The pair left the store with a shopping cart full of back-to-school items such as binders, “lots of paper” and flash drives for digital storage. They also were smiling about the $24 in savings which was achieved.
However, Karen Hiatt explained that money wasn’t the big motivator for their shopping excursion Saturday.
“Normally, I try to stay away from the crowds,” she said of a period some merchants compare to Black Friday, the major shopping day after Thanksgiving. But this year, “I’m waiting until the last minute to get their school supplies,” the mom said sheepishly of her children’s needs for returning to classes.
Similar scenes were playing out elsewhere around town. That included heavy traffic — and near-full parking lots, along with crowded checkout lines — at shopping areas including Walmart, Mayberry Mall and downtown Mount Airy in addition to Forrest Oaks Shopping Center, where Staples is located, and other centers.
“Really, we’ve been pretty steady this tax-free weekend,” said Amanda McConkey, manager of Dollar General on North Andy Griffith Parkway.
The lure is no sales tax being charged on purchases not only of school supplies, but items such as clothing, shoes and computers.
There are limitations on tax-exempt products, including clothing, footwear and school supplies less than $100 per item; school instructional materials less than $300; sports and recreational equipment less than $50; computers less than $3,500; and computer supplies less than $250.
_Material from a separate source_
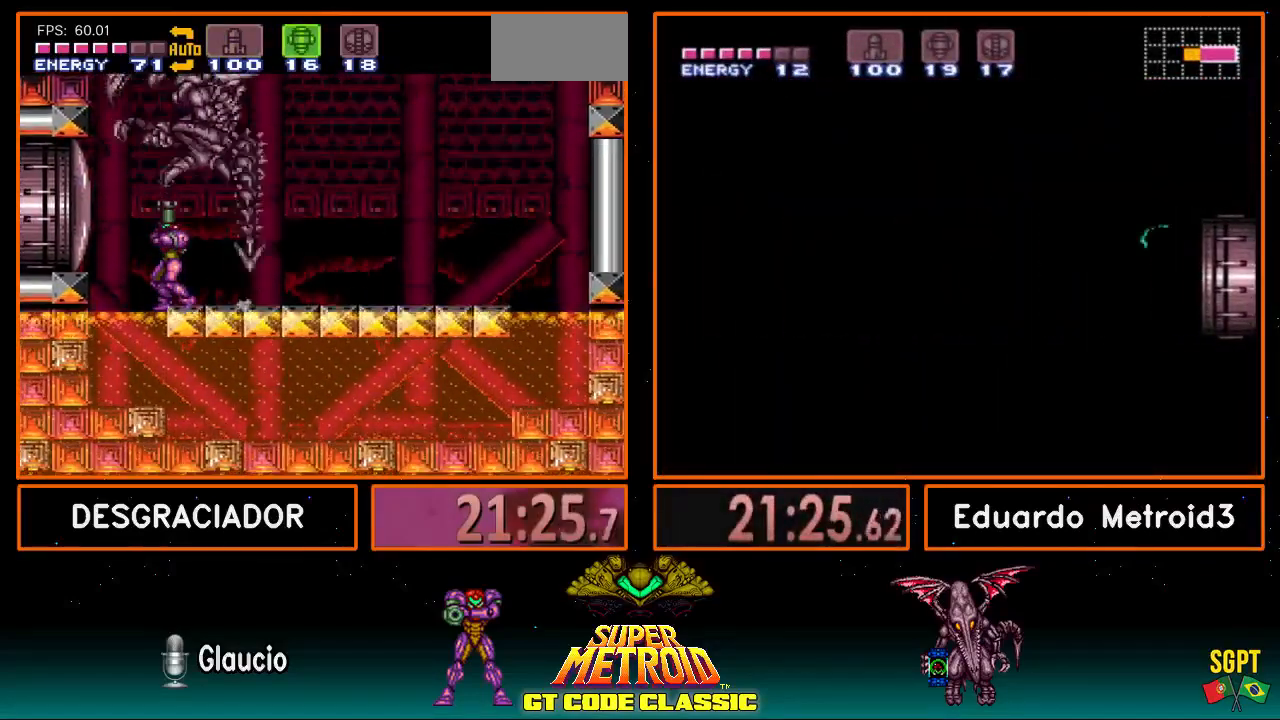
{"buttons": ["DPAD_UP"], "events": []}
At Kmart in Mayberry Mall, Adriana Barron and other family members, hailing altogether from Dobson and Pilot Mountain, were taking full advantage of the tax-free weekend. This included helping her little brother, Erik, 11, select supplies for the new academic year at Pilot Mountain Elementary School.
Their list included colored pencils, paper and sticky notes.
Business operators say the tax-free weekend is coming at a good time, with solid sales figures showing there might be hope for the economy.
“Business has been very strong,” said Terry Horton, store manager of Staples. “Compared to a regular Saturday, tax-free weekend is always a plus for us.”
As of Saturday afternoon, Horton figured that sales for the weekend thus far were “about even with last year.”
He added, “but I’m positive about that,” since this means consumers haven’t cut back since then.
Horton also said that with his store at least, Sunday — strangely — is usually the biggest shopping day of the three-day weekend.
Computers have been among the biggest sellers at Staples in addition to the school supplies that constitute a good portion of its inventory.
At Dollar General, McConkey, the manager, said customers seemed to be most interested in “essentials — book bags and stuff. And they are going for the sales.”
It is estimated that the state will lose about $13.6 million in revenue this weekend because of the sales-tax moratorium.
At least one observer, the head of a statewide merchants group, has said that instead of putting back the savings, customers are likely to see it as “found money” for spending on treats or other frills for the family.